- _Exercise_
Extract from the entries below, exactly as given, only the lines from the line containing "овара ненадлежащего качества" to the line containing "ли причинам возникновения", both lines included.

Information provided: Begin

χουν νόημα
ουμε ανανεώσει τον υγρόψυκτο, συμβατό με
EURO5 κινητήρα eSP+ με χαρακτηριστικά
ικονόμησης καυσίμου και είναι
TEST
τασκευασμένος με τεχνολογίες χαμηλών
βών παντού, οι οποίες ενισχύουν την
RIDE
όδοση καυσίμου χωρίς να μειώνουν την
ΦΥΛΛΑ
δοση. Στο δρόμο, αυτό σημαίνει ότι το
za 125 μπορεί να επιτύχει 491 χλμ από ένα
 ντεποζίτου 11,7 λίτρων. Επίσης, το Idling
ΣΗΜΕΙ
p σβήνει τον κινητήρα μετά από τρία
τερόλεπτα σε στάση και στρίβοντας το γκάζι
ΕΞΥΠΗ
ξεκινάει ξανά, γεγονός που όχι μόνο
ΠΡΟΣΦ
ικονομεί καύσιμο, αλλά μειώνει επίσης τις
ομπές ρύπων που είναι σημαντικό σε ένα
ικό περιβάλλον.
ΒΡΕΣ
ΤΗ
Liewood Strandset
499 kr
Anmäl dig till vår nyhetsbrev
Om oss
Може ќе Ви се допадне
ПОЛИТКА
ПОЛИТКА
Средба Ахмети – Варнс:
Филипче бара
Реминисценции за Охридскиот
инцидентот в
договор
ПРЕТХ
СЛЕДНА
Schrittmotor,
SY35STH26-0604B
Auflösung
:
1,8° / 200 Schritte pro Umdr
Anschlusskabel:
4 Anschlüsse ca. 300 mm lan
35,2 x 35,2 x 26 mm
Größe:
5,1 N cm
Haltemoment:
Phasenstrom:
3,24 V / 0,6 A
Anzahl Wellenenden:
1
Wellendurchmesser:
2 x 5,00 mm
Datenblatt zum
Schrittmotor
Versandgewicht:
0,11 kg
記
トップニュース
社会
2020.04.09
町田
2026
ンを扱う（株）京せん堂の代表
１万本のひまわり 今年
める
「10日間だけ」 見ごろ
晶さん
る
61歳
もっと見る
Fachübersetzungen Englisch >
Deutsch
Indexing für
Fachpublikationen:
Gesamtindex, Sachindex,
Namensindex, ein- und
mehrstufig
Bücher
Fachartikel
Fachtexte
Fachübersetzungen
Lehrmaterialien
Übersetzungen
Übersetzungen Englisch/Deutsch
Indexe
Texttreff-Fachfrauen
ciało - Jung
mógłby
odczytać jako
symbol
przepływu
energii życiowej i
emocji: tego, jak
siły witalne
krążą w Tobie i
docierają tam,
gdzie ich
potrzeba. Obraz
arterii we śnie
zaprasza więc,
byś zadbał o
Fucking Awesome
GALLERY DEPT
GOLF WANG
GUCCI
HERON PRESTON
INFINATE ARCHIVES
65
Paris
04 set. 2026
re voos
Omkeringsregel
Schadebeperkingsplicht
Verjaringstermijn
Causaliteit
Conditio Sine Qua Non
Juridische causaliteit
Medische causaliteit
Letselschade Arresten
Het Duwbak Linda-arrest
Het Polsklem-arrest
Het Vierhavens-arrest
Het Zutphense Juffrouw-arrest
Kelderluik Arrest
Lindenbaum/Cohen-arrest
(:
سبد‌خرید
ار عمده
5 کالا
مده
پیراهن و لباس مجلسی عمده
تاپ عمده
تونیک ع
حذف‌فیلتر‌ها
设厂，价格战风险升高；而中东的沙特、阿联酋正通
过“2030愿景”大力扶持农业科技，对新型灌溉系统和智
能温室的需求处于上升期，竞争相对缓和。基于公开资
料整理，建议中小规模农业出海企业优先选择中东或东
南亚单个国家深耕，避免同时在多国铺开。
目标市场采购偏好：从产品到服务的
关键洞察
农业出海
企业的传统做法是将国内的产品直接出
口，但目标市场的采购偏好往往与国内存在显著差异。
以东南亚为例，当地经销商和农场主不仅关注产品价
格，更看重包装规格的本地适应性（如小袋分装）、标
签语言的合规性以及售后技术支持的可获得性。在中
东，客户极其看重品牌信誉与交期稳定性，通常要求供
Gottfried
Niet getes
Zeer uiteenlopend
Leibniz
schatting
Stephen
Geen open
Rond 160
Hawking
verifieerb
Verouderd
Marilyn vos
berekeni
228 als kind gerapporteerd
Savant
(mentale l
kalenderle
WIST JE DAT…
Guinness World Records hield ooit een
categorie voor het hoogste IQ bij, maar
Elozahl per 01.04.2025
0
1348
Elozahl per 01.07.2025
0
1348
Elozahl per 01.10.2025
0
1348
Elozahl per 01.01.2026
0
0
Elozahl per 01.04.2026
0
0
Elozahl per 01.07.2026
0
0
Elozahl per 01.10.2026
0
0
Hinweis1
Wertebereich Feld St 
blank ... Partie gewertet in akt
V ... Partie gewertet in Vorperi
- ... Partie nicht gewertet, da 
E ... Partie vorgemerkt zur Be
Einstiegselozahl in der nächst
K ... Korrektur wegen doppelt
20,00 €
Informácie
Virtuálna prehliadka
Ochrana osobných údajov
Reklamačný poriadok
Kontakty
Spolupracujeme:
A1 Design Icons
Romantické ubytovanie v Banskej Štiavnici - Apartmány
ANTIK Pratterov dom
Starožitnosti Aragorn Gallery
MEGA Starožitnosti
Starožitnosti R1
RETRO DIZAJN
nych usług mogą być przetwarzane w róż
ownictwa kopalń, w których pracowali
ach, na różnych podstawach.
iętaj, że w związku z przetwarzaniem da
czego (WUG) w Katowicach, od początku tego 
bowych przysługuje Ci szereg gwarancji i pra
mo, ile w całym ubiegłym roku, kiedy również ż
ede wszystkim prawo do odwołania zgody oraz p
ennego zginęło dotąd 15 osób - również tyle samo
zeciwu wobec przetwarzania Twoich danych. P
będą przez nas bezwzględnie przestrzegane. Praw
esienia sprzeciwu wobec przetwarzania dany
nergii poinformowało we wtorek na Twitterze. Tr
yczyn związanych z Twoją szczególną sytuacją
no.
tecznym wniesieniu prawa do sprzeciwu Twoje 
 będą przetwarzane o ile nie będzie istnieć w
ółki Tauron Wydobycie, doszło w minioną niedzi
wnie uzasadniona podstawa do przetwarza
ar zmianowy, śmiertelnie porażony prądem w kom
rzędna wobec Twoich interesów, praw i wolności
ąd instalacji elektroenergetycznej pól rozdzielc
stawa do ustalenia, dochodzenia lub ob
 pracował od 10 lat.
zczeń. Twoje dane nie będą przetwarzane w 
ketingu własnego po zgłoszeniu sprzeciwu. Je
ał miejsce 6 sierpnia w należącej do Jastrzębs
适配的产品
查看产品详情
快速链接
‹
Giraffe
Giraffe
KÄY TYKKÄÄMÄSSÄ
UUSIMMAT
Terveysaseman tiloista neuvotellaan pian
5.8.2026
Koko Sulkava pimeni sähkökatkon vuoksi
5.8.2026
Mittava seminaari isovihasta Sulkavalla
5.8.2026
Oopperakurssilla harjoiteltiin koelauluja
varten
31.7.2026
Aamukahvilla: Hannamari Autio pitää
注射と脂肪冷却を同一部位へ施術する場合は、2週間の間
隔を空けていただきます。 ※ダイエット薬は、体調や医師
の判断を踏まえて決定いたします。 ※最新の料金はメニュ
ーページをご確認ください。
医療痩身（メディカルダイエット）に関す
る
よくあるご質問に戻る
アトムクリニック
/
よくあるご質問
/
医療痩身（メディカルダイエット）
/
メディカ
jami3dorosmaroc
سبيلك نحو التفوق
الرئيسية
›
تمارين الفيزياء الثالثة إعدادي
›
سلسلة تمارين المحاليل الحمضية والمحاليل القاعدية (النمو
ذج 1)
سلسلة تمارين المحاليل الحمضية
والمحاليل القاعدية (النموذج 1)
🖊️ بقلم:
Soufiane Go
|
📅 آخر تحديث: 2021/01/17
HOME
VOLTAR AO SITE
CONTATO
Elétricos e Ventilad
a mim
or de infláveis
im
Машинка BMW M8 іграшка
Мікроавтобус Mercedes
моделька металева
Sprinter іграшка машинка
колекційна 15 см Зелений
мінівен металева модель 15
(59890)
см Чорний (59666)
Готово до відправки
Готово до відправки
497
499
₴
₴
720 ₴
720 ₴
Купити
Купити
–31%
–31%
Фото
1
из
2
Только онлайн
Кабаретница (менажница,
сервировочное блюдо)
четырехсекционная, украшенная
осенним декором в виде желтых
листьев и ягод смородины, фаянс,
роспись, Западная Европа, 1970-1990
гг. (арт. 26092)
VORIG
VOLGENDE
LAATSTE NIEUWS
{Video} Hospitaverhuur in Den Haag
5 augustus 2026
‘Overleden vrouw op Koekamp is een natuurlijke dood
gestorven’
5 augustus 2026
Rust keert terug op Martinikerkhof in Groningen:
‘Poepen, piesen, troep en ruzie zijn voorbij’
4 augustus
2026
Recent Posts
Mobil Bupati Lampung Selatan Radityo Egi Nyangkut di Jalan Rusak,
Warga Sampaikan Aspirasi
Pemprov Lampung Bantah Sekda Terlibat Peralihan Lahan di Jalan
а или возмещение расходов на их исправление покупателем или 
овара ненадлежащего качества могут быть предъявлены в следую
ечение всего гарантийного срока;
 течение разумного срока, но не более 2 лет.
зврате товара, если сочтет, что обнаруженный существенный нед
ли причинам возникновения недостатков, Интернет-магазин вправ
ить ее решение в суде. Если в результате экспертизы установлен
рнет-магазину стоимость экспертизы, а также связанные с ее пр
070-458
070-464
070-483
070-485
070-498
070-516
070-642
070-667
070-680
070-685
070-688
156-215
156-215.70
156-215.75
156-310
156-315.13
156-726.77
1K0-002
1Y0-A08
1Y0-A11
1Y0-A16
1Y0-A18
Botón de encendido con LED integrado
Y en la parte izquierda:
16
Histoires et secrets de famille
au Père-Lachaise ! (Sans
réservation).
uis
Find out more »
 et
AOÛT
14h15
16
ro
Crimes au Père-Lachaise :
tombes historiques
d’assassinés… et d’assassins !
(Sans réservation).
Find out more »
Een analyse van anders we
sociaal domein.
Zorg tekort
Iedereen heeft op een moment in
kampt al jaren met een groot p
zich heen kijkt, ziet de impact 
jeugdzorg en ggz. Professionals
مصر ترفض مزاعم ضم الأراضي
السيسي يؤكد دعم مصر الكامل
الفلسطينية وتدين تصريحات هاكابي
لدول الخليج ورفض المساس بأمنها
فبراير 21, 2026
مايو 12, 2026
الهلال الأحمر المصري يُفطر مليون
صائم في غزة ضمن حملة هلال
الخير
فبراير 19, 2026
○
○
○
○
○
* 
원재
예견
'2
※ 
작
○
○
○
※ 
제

Information provided: End

- _Result of the exercise_
овара ненадлежащего качества могут быть предъявлены в следую
ечение всего гарантийного срока;
 течение разумного срока, но не более 2 лет.
зврате товара, если сочтет, что обнаруженный существенный нед
ли причинам возникновения недостатков, Интернет-магазин вправ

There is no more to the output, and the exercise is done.